In other words, no matter what we do, we have already baked in ‘catastrophe’ that we should have acted to avoid. And, while we can reduce future catastrophe, we need to ‘invest’ to adapt to the changes that are occurring and will occur.
In 2009, Congress recognized the need for a
national government-wide climate adaptation strategy for fish, wildlife, plants, and ecosystems, asking the Council on Environmental Quality (CEQ) and the Department of the Interior (DOI) to develop such a strategy. CEQ and DOI responded by assembling an unprecedented partnership of federal, state, and tribal fish and wildlife conservation agencies to draft the Strategy . More than 100 diverse technical and scientific experts from across the country participated in drafting the Strategy for the partnership.
And, “best-available science” recognizes that sciences is ever-changing, ever developing, and (writ large) ever improving.
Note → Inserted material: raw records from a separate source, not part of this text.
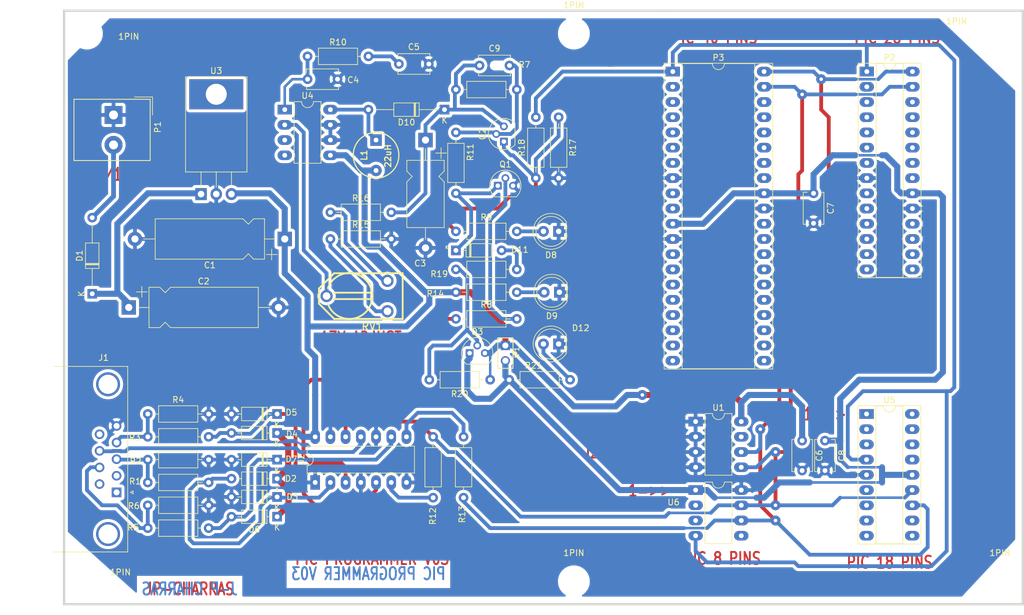
<source format=kicad_pcb>
(kicad_pcb (version 20210424) (generator pcbnew)

  (general
    (thickness 1.6)
  )

  (paper "A4")
  (title_block
    (title "SERIAL PIC PROGRAMMER")
  )

  (layers
    (0 "F.Cu" signal "top_copper")
    (31 "B.Cu" signal "bottom_copper")
    (32 "B.Adhes" user "B.Adhesive")
    (33 "F.Adhes" user "F.Adhesive")
    (34 "B.Paste" user)
    (35 "F.Paste" user)
    (36 "B.SilkS" user "B.Silkscreen")
    (37 "F.SilkS" user "F.Silkscreen")
    (38 "B.Mask" user)
    (39 "F.Mask" user)
    (40 "Dwgs.User" user "User.Drawings")
    (41 "Cmts.User" user "User.Comments")
    (42 "Eco1.User" user "User.Eco1")
    (43 "Eco2.User" user "User.Eco2")
    (44 "Edge.Cuts" user)
    (45 "Margin" user)
    (46 "B.CrtYd" user "B.Courtyard")
    (47 "F.CrtYd" user "F.Courtyard")
    (48 "B.Fab" user)
    (49 "F.Fab" user)
  )

  (setup
    (pad_to_mask_clearance 0)
    (aux_axis_origin 62.23 153.67)
    (pcbplotparams
      (layerselection 0x0001030_ffffffff)
      (disableapertmacros false)
      (usegerberextensions false)
      (usegerberattributes true)
      (usegerberadvancedattributes true)
      (creategerberjobfile true)
      (svguseinch false)
      (svgprecision 6)
      (excludeedgelayer false)
      (plotframeref false)
      (viasonmask false)
      (mode 1)
      (useauxorigin true)
      (hpglpennumber 1)
      (hpglpenspeed 20)
      (hpglpendiameter 15.000000)
      (dxfpolygonmode true)
      (dxfimperialunits true)
      (dxfusepcbnewfont true)
      (psnegative false)
      (psa4output false)
      (plotreference true)
      (plotvalue true)
      (plotinvisibletext false)
      (sketchpadsonfab false)
      (subtractmaskfromsilk false)
      (outputformat 1)
      (mirror false)
      (drillshape 0)
      (scaleselection 1)
      (outputdirectory "plots")
    )
  )

  (net 0 "")
  (net 1 "Net-(D1-Pad2)")
  (net 2 "Net-(D2-Pad2)")
  (net 3 "GND")
  (net 4 "VCC")
  (net 5 "VPP")
  (net 6 "VCC_PIC")
  (net 7 "Net-(D4-Pad2)")
  (net 8 "/pic_programmer/PC-CLOCK-OUT")
  (net 9 "VPP-MCLR")
  (net 10 "CLOCK-RB6")
  (net 11 "DATA-RB7")
  (net 12 "Net-(C2-Pad1)")
  (net 13 "Net-(C4-Pad1)")
  (net 14 "Net-(C5-Pad1)")
  (net 15 "Net-(C9-Pad2)")
  (net 16 "Net-(D6-Pad2)")
  (net 17 "Net-(D8-Pad2)")
  (net 18 "Net-(D9-Pad2)")
  (net 19 "Net-(D11-Pad2)")
  (net 20 "Net-(D11-Pad1)")
  (net 21 "Net-(D12-Pad2)")
  (net 22 "Net-(Q1-Pad2)")
  (net 23 "Net-(D10-Pad2)")
  (net 24 "Net-(Q3-Pad2)")
  (net 25 "Net-(R8-Pad1)")
  (net 26 "Net-(R12-Pad1)")
  (net 27 "Net-(R13-Pad1)")
  (net 28 "Net-(R15-Pad1)")
  (net 29 "Net-(R16-Pad1)")
  (net 30 "Net-(RV1-Pad2)")
  (net 31 "Net-(Q2-Pad1)")
  (net 32 "/pic_programmer/VPP_ON")
  (net 33 "/pic_programmer/PC-DATA-OUT")
  (net 34 "/pic_programmer/PC-DATA-IN")
  (net 35 "unconnected-(J1-Pad1)")
  (net 36 "unconnected-(J1-Pad2)")
  (net 37 "unconnected-(J1-Pad6)")
  (net 38 "unconnected-(J1-Pad9)")
  (net 39 "unconnected-(P2-Pad2)")
  (net 40 "unconnected-(P2-Pad3)")
  (net 41 "unconnected-(P2-Pad4)")
  (net 42 "unconnected-(P2-Pad5)")
  (net 43 "unconnected-(P2-Pad6)")
  (net 44 "unconnected-(P2-Pad7)")
  (net 45 "unconnected-(P2-Pad9)")
  (net 46 "unconnected-(P2-Pad10)")
  (net 47 "unconnected-(P2-Pad11)")
  (net 48 "unconnected-(P2-Pad12)")
  (net 49 "unconnected-(P2-Pad13)")
  (net 50 "unconnected-(P2-Pad14)")
  (net 51 "unconnected-(P2-Pad15)")
  (net 52 "unconnected-(P2-Pad16)")
  (net 53 "unconnected-(P2-Pad17)")
  (net 54 "unconnected-(P2-Pad18)")
  (net 55 "unconnected-(P2-Pad21)")
  (net 56 "unconnected-(P2-Pad22)")
  (net 57 "unconnected-(P2-Pad23)")
  (net 58 "unconnected-(P2-Pad24)")
  (net 59 "unconnected-(P2-Pad25)")
  (net 60 "unconnected-(P2-Pad26)")
  (net 61 "unconnected-(P3-Pad2)")
  (net 62 "unconnected-(P3-Pad3)")
  (net 63 "unconnected-(P3-Pad4)")
  (net 64 "unconnected-(P3-Pad5)")
  (net 65 "unconnected-(P3-Pad6)")
  (net 66 "unconnected-(P3-Pad7)")
  (net 67 "unconnected-(P3-Pad9)")
  (net 68 "unconnected-(P3-Pad10)")
  (net 69 "unconnected-(P3-Pad13)")
  (net 70 "unconnected-(P3-Pad14)")
  (net 71 "unconnected-(P3-Pad15)")
  (net 72 "unconnected-(P3-Pad16)")
  (net 73 "unconnected-(P3-Pad17)")
  (net 74 "unconnected-(P3-Pad18)")
  (net 75 "unconnected-(P3-Pad19)")
  (net 76 "unconnected-(P3-Pad20)")
  (net 77 "unconnected-(P3-Pad21)")
  (net 78 "unconnected-(P3-Pad22)")
  (net 79 "unconnected-(P3-Pad23)")
  (net 80 "unconnected-(P3-Pad24)")
  (net 81 "unconnected-(P3-Pad25)")
  (net 82 "unconnected-(P3-Pad26)")
  (net 83 "unconnected-(P3-Pad27)")
  (net 84 "unconnected-(P3-Pad28)")
  (net 85 "unconnected-(P3-Pad29)")
  (net 86 "unconnected-(P3-Pad30)")
  (net 87 "unconnected-(P3-Pad33)")
  (net 88 "unconnected-(P3-Pad34)")
  (net 89 "unconnected-(P3-Pad35)")
  (net 90 "unconnected-(P3-Pad36)")
  (net 91 "unconnected-(P3-Pad37)")
  (net 92 "unconnected-(P3-Pad38)")
  (net 93 "unconnected-(U1-Pad7)")
  (net 94 "unconnected-(U4-Pad3)")
  (net 95 "unconnected-(U4-Pad4)")
  (net 96 "unconnected-(U5-Pad1)")
  (net 97 "unconnected-(U5-Pad2)")
  (net 98 "unconnected-(U5-Pad3)")
  (net 99 "unconnected-(U5-Pad6)")
  (net 100 "unconnected-(U5-Pad7)")
  (net 101 "unconnected-(U5-Pad8)")
  (net 102 "unconnected-(U5-Pad9)")
  (net 103 "unconnected-(U5-Pad10)")
  (net 104 "unconnected-(U5-Pad11)")
  (net 105 "unconnected-(U5-Pad15)")
  (net 106 "unconnected-(U5-Pad16)")
  (net 107 "unconnected-(U5-Pad17)")
  (net 108 "unconnected-(U5-Pad18)")
  (net 109 "unconnected-(U6-Pad2)")
  (net 110 "unconnected-(U6-Pad3)")
  (net 111 "unconnected-(U6-Pad5)")

  (footprint "Package_DIP:DIP-40_W15.24mm_Socket_LongPads" (layer "F.Cu") (at 175.26 50.8))

  (footprint "MountingHole:MountingHole_4.3mm_M4_DIN965" (layer "F.Cu") (at 229.87 44.45))

  (footprint "MountingHole:MountingHole_4.3mm_M4_DIN965" (layer "F.Cu") (at 229.87 135.89))

  (footprint "MountingHole:MountingHole_4.3mm_M4_DIN965" (layer "F.Cu") (at 77.47 44.45))

  (footprint "MountingHole:MountingHole_4.3mm_M4_DIN965" (layer "F.Cu") (at 77.47 135.89))

  (footprint "MountingHole:MountingHole_4.3mm_M4_DIN965" (layer "F.Cu") (at 158.75 135.89))

  (footprint "MountingHole:MountingHole_4.3mm_M4_DIN965" (layer "F.Cu") (at 158.75 44.45))

  (footprint "Package_DIP:DIP-28_W7.62mm_Socket_LongPads" (layer "F.Cu") (at 207.645 50.8))

  (footprint "Capacitor_THT:CP_Axial_L18.0mm_D6.5mm_P25.00mm_Horizontal" (layer "F.Cu") (at 110.49 78.74 180))

  (footprint "Capacitor_THT:CP_Axial_L18.0mm_D6.5mm_P25.00mm_Horizontal" (layer "F.Cu") (at 84.455 90.17))

  (footprint "Capacitor_THT:CP_Axial_L11.0mm_D6.0mm_P18.00mm_Horizontal" (layer "F.Cu") (at 133.985 62.23 -90))

  (footprint "Capacitor_THT:C_Disc_D5.1mm_W3.2mm_P5.00mm" (layer "F.Cu") (at 114.3 52.07))

  (footprint "Capacitor_THT:C_Disc_D5.1mm_W3.2mm_P5.00mm" (layer "F.Cu") (at 129.54 49.53))

  (footprint "Capacitor_THT:C_Disc_D5.1mm_W3.2mm_P5.00mm" (layer "F.Cu") (at 196.85 112.395 -90))

  (footprint "Capacitor_THT:C_Disc_D5.1mm_W3.2mm_P5.00mm" (layer "F.Cu") (at 198.755 71.12 -90))

  (footprint "Capacitor_THT:C_Disc_D5.1mm_W3.2mm_P5.00mm" (layer "F.Cu") (at 200.66 112.395 -90))

  (footprint "Capacitor_THT:C_Disc_D5.1mm_W3.2mm_P5.00mm" (layer "F.Cu") (at 143.002 49.784))

  (footprint "Diode_THT:D_DO-35_SOD27_P12.70mm_Horizontal" (layer "F.Cu") (at 78.359 87.884 90))

  (footprint "Diode_THT:D_DO-35_SOD27_P7.62mm_Horizontal" (layer "F.Cu") (at 109.22 118.745 180))

  (footprint "Diode_THT:D_DO-35_SOD27_P7.62mm_Horizontal" (layer "F.Cu") (at 109.22 121.793 180))

  (footprint "Diode_THT:D_DO-35_SOD27_P7.62mm_Horizontal" (layer "F.Cu") (at 109.22 111.125 180))

  (footprint "Diode_THT:D_DO-35_SOD27_P7.62mm_Horizontal" (layer "F.Cu") (at 109.22 107.95 180))

  (footprint "Diode_THT:D_DO-35_SOD27_P7.62mm_Horizontal" (layer "F.Cu") (at 109.22 125.095 180))

  (footprint "Diode_THT:D_DO-35_SOD27_P7.62mm_Horizontal" (layer "F.Cu") (at 109.22 115.57 180))

  (footprint "LED_THT:LED_D5.0mm" (layer "F.Cu") (at 156.21 77.47 180))

  (footprint "LED_THT:LED_D5.0mm" (layer "F.Cu") (at 156.337 87.63 180))

  (footprint "Diode_THT:D_DO-35_SOD27_P12.70mm_Horizontal" (layer "F.Cu") (at 137.16 57.15 180))

  (footprint "Diode_THT:D_DO-35_SOD27_P7.62mm_Horizontal" (layer "F.Cu") (at 139.065 80.645))

  (footprint "LED_THT:LED_D5.0mm" (layer "F.Cu") (at 156.21 96.266 180))

  (footprint "Connector_Dsub:DSUB-9_Female_Horizontal_P2.77x2.84mm_EdgePinOffset7.70mm_Housed_MountingHolesOffset9.12mm" (layer "F.Cu") (at 82.423 121.031 -90))

  (footprint "pin_array:PIN_ARRAY_2X1" (layer "F.Cu") (at 147.32 97.79 -90))

  (footprint "inductors:INDUCTOR_V" (layer "F.Cu") (at 125.73 64.77 -90))

  (footprint "TerminalBlock_Altech:Altech_AK300_1x02_P5.00mm_45-Degree" (layer "F.Cu") (at 81.915 58.039 -90))

  (footprint "Package_TO_SOT_THT:TO-92" (layer "F.Cu") (at 146.05 69.85))

  (footprint "Package_TO_SOT_THT:TO-92" (layer "F.Cu") (at 147.066 62.484 90))

  (footprint "Package_TO_SOT_THT:TO-92" (layer "F.Cu") (at 141.351 97.79))

  (footprint "Resistor_THT:R_Axial_DIN0207_L6.3mm_D2.5mm_P10.16mm_Horizontal" (layer "F.Cu") (at 87.63 115.57))

  (footprint "Resistor_THT:R_Axial_DIN0207_L6.3mm_D2.5mm_P10.16mm_Horizontal" (layer "F.Cu") (at 87.63 111.76))

  (footprint "Resistor_THT:R_Axial_DIN0207_L6.3mm_D2.5mm_P10.16mm_Horizontal" (layer "F.Cu") (at 87.63 107.95))

  (footprint "Resistor_THT:R_Axial_DIN0207_L6.3mm_D2.5mm_P10.16mm_Horizontal" (layer "F.Cu") (at 87.63 127))

  (footprint "Resistor_THT:R_Axial_DIN0207_L6.3mm_D2.5mm_P10.16mm_Horizontal" (layer "F.Cu") (at 87.63 123.19))

  (footprint "Resistor_THT:R_Axial_DIN0207_L6.3mm_D2.5mm_P10.16mm_Horizontal" (layer "F.Cu") (at 139.065 53.7972))

  (footprint "Resistor_THT:R_Axial_DIN0207_L6.3mm_D2.5mm_P10.16mm_Horizontal" (layer "F.Cu") (at 139.065 92.075))

  (footprint "Resistor_THT:R_Axial_DIN0207_L6.3mm_D2.5mm_P10.16mm_Horizontal" (layer "F.Cu") (at 139.065 77.47))

  (footprint "Resistor_THT:R_Axial_DIN0207_L6.3mm_D2.5mm_P10.16mm_Horizontal" (layer "F.Cu") (at 114.3 48.26))

  (footprint "Resistor_THT:R_Axial_DIN0207_L6.3mm_D2.5mm_P10.16mm_Horizontal" (layer "F.Cu") (at 139.065 71.12 90))

  (footprint "Resistor_THT:R_Axial_DIN0207_L6.3mm_D2.5mm_P10.16mm_Horizontal" (layer "F.Cu") (at 135.255 121.92 90))

  (footprint "Resistor_THT:R_Axial_DIN0207_L6.3mm_D2.5mm_P10.16mm_Horizontal" (layer "F.Cu") (at 140.335 111.76 -90))

  (footprint "Resistor_THT:R_Axial_DIN0207_L6.3mm_D2.5mm_P10.16mm_Horizontal" (layer "F.Cu")
    (tedit 5A24F4B6) (tstamp 00000000-0000-0000-0000-000053b8463d)
    (at 139.065 87.63)
    (descr "Resistor, Axial_DIN0207 series, Axial, Horizontal, pin pitch=10.16mm, 0.25W = 1/4W, length*diameter=6.3*2.5mm^2, http://cdn-reichelt.de/documents/datenblatt/B400/1_4W%23YAG.pdf")
    (tags "Resistor Axial_DIN0207 series Axial Horizontal pin pitch 10.16mm 0.25W = 1/4W length 6.3mm diameter 2.5mm")
    (property "Sheetfile" "pic_programmer.kicad_sch")
    (property "Sheetname" "pic_programmer")
    (path "/00000000-0000-0000-0000-000048553e53/00000000-0000-0000-0000-0000442a5083")
    (attr through_hole)
    (fp_text reference "R14" (at -3.429 0.254) (layer "F.SilkS")
      (effects (font (size 1 1) (thickness 0.15)))
      (tstamp 27a9000d-bda2-4cc6-adea-f848c3779eb0)
    )
    (fp_text value "470" (at 5.08 2.37) (layer "F.Fab")
      (effects (font (size 1 1) (thickness 0.15)))
      (tstamp bf002319-5b67-43b8-bfd3-dd4b3fb6902a)
    )
    (fp_text user "${REFERENCE}" (at 5.08 0) (layer "F.Fab")
      (effects (font (size 1 1) (thickness 0.15)))
      (tstamp 95f4a2eb-5794-4823-8125-92bf855252dd)
    )
    (fp_line (start 8.35 -1.37) (end 1.81 -1.37) (layer "F.SilkS") (width 0.12) (tstamp 2c19b346-7e40-4e6d-8997-d86f474f7e14))
    (fp_line (start 1.04 0) (end 1.81 0) (layer "F.SilkS") (width 0.12) (tstamp 8f84296b-851d-401a-847c-22563213cdd7))
    (fp_line (start 1.81 1.37) (end 8.35 1.37) (layer "F.SilkS") (width 0.12) (tstamp 9c120cf9-573d-4e9d-a141-6fb7323030dd))
    (fp_line (start 8.35 1.37) (end 8.35 -1.37) (layer "F.SilkS") (width 0.12) (tstamp 9d69748b-2265-4507-b726-94c9c0153ca0))
    (fp_line (start 1.81 -1.37) (end 1.81 1.37) (layer "F.SilkS") (width 0.12) (tstamp dea23c9b-b7d8-4f13-9769-e6ad1dc07866))
    (fp_line (start 9.12 0) (end 8.35 0) (layer "F.SilkS") (width 0.12) (tstamp e04a7ca1-31fb-40fb-8539-f857ebac7274))
    (fp_line (start -1.05 -1.65) (end -1.05 1.65) (layer "F.CrtYd") (width 0.05) (tstamp 7e3efcb8-99a4-4902-95f5-73c8fca04c10))
    (fp_line (start 11.25 1.65) (end 11.25 -1.65) (layer "F.CrtYd") (width 0.05) (tstamp b9db39a9-4935-499d-aebf-a7d072de2324))
    (fp_line (start 11.25 -1.65) (end -1.05 -1.65) (layer "F.CrtYd") (width 0.05) (tstamp e83d4565-2833-495b-a236-c3877e5115f9))
    (fp_line (start -1.05 1.65) (end 11.25 1.65) (layer "F.CrtYd") (width 0.05) (tstamp e8d9213e-0700-4024-a722-895abfaeb32b))
    (fp_line (start 8.23 1.25) (end 8.23 -1.25) (layer "F.Fab") (width 0.1) (tstamp 202e9ca0-8c8e-4dac-afdf-4903564a5313))
    (fp_line (start 0 0) (end 1.93 0) (layer "F.Fab") (width 0.1) (tstamp 3cb0d34f-c615-4828-b01e-ab912b2a619a))
    (fp_line (start 1.93 1.25) (end 8.23 1.25) (layer "F.Fab
... [838546 chars truncated]
</source>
We will, without question, know more and have greater fidelity in most scientific arenas tomorrow than today, and more the day after tomorrow. We cannot wait, however, for “better” science to make decisions about action even as we should use developing knowledge to adapt and refine the decisions we make based on today’s knowledge base.
The Strategy details how climate change is expected to affect the eight major ecosystem types in the United States (Chapter 2). Warmer temperatures and changing precipitation patterns are expected to cause more fires and more pest outbreaks like the mountain pine beetle epidemic in forests, for instance, while boreal forest will move north into what is now tundra. Grasslands and shrublands are likely to be invaded by non-native species and suffer wetland losses from drier conditions, which would decrease nesting habitat for waterfowl. Deserts are expected to get hotter and drier, accelerating existing declines in species like the Saguaro cactus.
Climate change is expected to be especially dramatic in the Arctic, with temperatures in northern Alaska projected to climb 13 to 26 °F. That would change tundra into shrublands, and bring more fires. In
addition, the thawing of frozen organic material in soils would release huge amounts of greenhouse gases, contributing to climate change. Rivers, streams, and lakes face higher temperatures that harm coldwater species like salmon and trout populations, while sea level rise threatens coastal marshes and beaches, which are crucial habitats for many species. A mong those at risk: the diamondback terrapin and the piping plover.